Questo riduce o elimina le intermediazioni con aziende che si occupano di produrre semilavorati, o singole parti di un prodotto e tali aziende dovranno reinventare il proprio modello di business se vorranno continuare a presidiare il mercato. Se da un lato verranno ridimensionati o eliminati interi settori e relative categorie di lavoratori, dall’altro se ne creeranno dei nuovi in cui però troveranno spazio solo figure professionali che si dimostreranno abili nell’apprendere le nuove competenze necessarie.

L’impressione generale è che questa rivoluzione tecnologica possa avere più successo sulla minimizzazione dei costi che sulla massimizzazione dei ricavi.

Estremizzando il concetto, in un futuro ancora non ben definito, i robot potrebbero sostituire l’uomo nella quasi totalità delle sue funzioni e l’azienda vedrà azzerato il costo del personale e dovrà preoccuparsi solo dei costi di acquisto e manutenzione degli avanzati macchinari a disposizione. Tuttavia, in questo scenario ipotizzato, gran parte della popolazione non avrebbe possibilità di acquistare i beni e i servizi prodotti dalle aziende.
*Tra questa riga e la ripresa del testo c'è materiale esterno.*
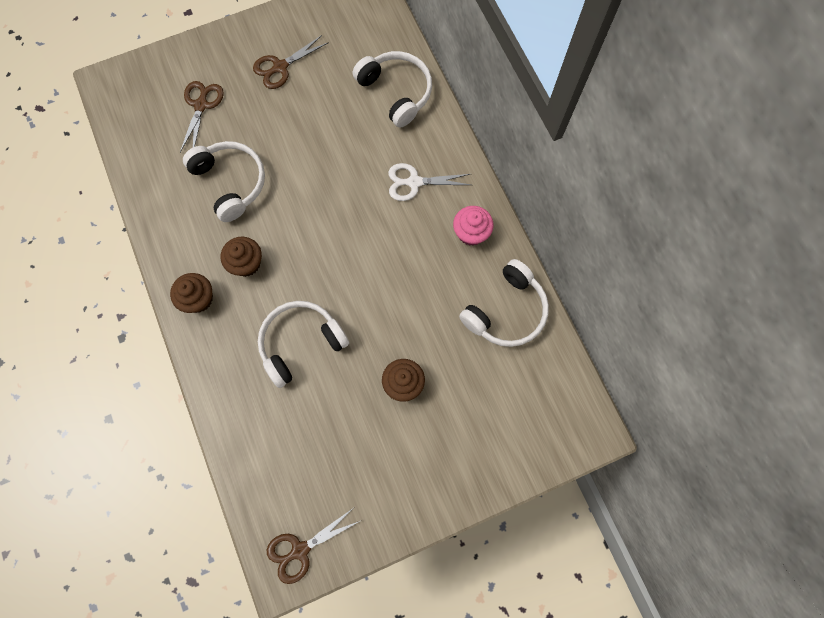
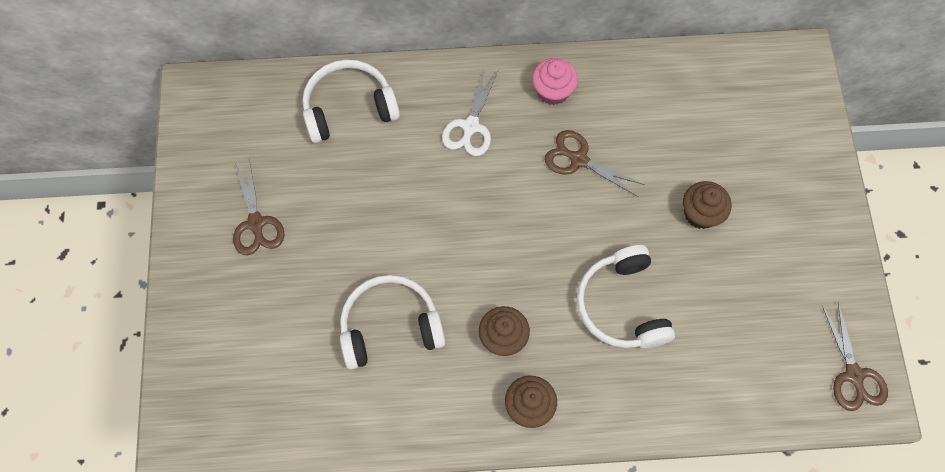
camera: 70 degrees left, 5 degrees down
brown scissors [180,81,224,152] -> brown scissors moved to [545,130,645,197]
white headphones [459,259,549,347] -> none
Una delle più grandi sfide dei top manager delle aziende che vorranno cavalcare questa rivoluzione tecnologica sarà quella di trovare una soluzione win-win tra i seguenti must: ottimizzare l’utilizzo di risorse artificiali per efficientare i costi; garantire nel tempo l’importanza del ruolo delle risorse umane, fornendo le competenze necessarie per affrontare le innovazioni tecnologiche.

Il fulcro di questo processo è guidato dalla formazione e dall’aggiornamento delle competenze, che risulta necessario per continuare a svolgere un ruolo cruciale all’interno del sistema industriale ed economico.